### RECORD SET
BEGIN
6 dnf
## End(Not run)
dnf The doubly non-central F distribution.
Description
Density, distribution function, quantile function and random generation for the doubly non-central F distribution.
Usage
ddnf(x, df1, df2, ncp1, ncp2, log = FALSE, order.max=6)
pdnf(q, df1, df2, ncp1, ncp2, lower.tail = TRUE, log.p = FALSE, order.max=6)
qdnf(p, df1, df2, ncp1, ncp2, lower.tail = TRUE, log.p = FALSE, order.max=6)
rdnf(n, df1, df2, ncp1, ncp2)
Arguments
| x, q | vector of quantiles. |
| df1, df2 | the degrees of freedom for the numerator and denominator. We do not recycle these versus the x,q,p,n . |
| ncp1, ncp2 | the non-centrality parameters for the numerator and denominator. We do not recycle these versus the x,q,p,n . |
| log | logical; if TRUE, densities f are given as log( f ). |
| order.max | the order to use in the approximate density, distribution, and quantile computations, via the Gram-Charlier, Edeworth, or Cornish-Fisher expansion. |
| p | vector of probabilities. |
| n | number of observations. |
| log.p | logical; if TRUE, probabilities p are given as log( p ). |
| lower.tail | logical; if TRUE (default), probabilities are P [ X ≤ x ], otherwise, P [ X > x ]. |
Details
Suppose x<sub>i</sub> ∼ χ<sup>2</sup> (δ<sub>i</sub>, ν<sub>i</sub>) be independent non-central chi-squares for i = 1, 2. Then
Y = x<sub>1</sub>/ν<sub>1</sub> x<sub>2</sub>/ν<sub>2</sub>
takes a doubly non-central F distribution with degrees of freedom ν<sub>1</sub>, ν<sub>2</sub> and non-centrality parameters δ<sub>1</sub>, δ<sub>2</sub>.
END
BEGIN
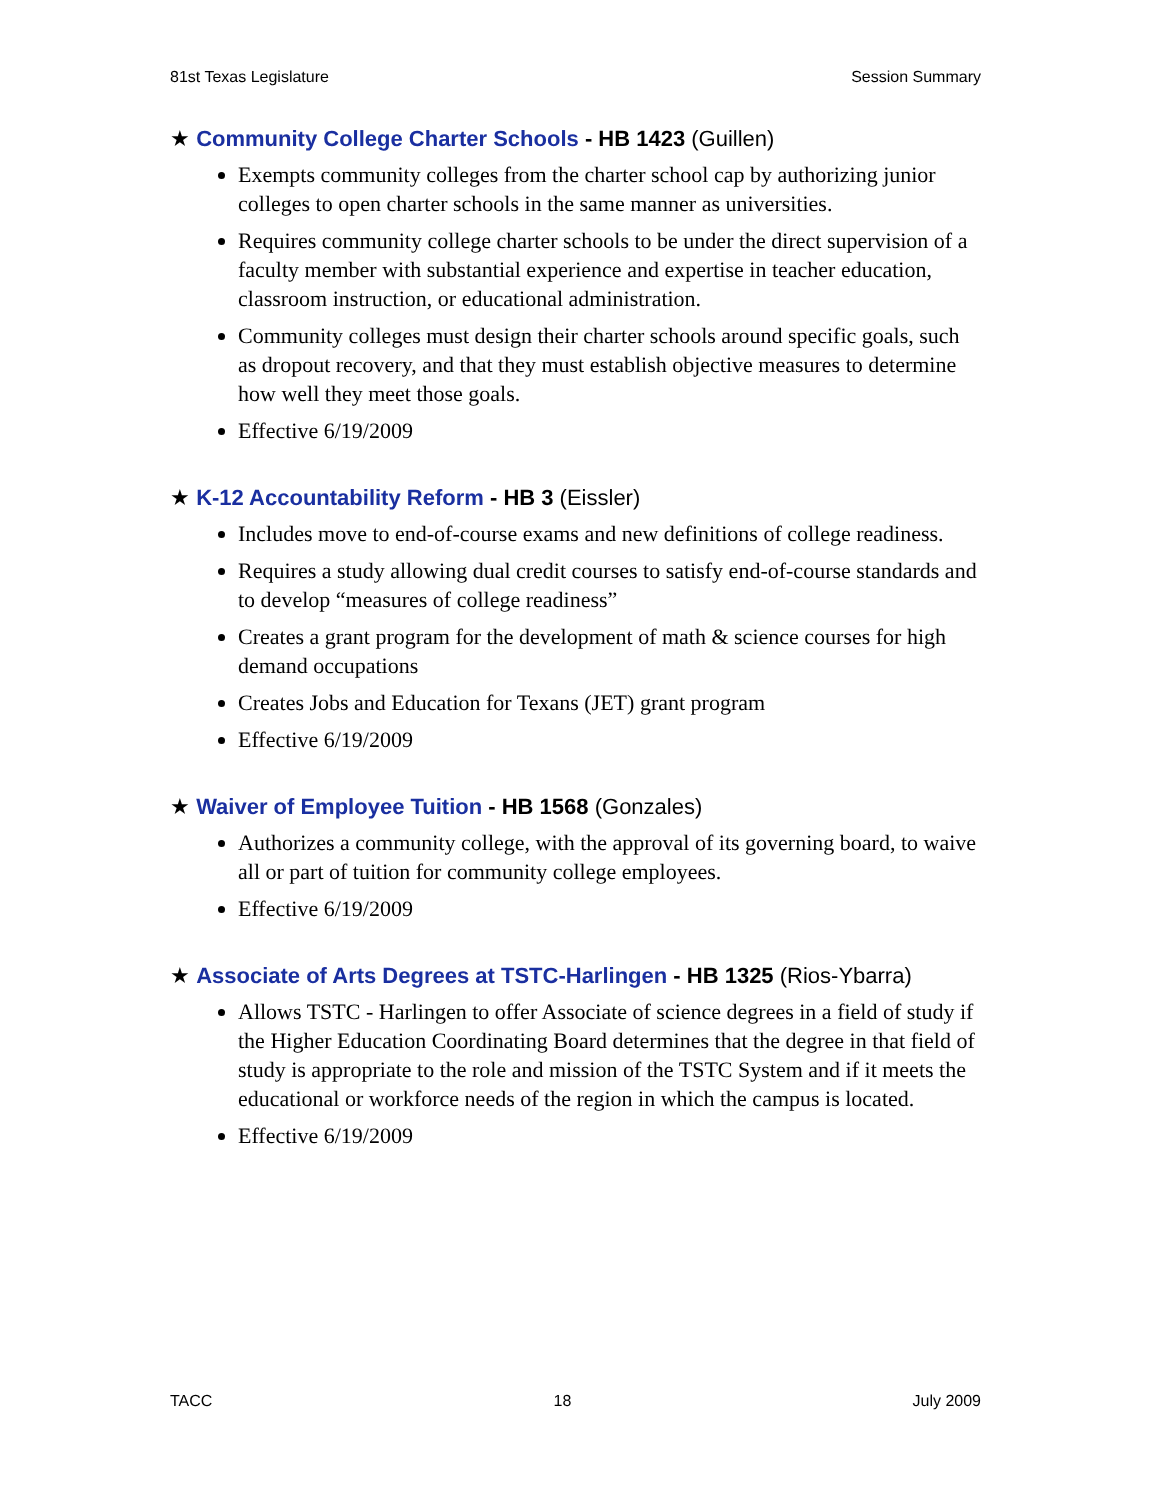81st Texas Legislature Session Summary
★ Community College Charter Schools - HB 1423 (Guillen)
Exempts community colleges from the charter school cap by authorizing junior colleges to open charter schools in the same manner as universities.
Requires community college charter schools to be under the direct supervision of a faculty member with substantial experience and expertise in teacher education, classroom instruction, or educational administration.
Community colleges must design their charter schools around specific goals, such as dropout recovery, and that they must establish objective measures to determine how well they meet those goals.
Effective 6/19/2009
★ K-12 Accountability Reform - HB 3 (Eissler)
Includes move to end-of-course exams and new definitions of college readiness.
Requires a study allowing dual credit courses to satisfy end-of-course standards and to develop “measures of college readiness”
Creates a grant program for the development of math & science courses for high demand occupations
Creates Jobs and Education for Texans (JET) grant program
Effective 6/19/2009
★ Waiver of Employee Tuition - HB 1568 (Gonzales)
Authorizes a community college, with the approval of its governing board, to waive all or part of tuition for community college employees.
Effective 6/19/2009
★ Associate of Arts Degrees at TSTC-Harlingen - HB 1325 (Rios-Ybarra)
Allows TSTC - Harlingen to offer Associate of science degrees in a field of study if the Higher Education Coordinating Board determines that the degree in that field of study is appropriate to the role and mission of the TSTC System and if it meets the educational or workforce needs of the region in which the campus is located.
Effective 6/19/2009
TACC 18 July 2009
END
### YOUR TASK
Everything starting at the line containing "pdnf(q, df1, df2, ncp1, ncp2, lower.tail" and ending at the line containing "Cornish-Fisher expansion. |" in the records above should be repeated exactly, and only that.

### RESULT FOR THIS EXERCISE
pdnf(q, df1, df2, ncp1, ncp2, lower.tail = TRUE, log.p = FALSE, order.max=6)
qdnf(p, df1, df2, ncp1, ncp2, lower.tail = TRUE, log.p = FALSE, order.max=6)
rdnf(n, df1, df2, ncp1, ncp2)
Arguments
| x, q | vector of quantiles. |
| df1, df2 | the degrees of freedom for the numerator and denominator. We do not recycle these versus the x,q,p,n . |
| ncp1, ncp2 | the non-centrality parameters for the numerator and denominator. We do not recycle these versus the x,q,p,n . |
| log | logical; if TRUE, densities f are given as log( f ). |
| order.max | the order to use in the approximate density, distribution, and quantile computations, via the Gram-Charlier, Edeworth, or Cornish-Fisher expansion. |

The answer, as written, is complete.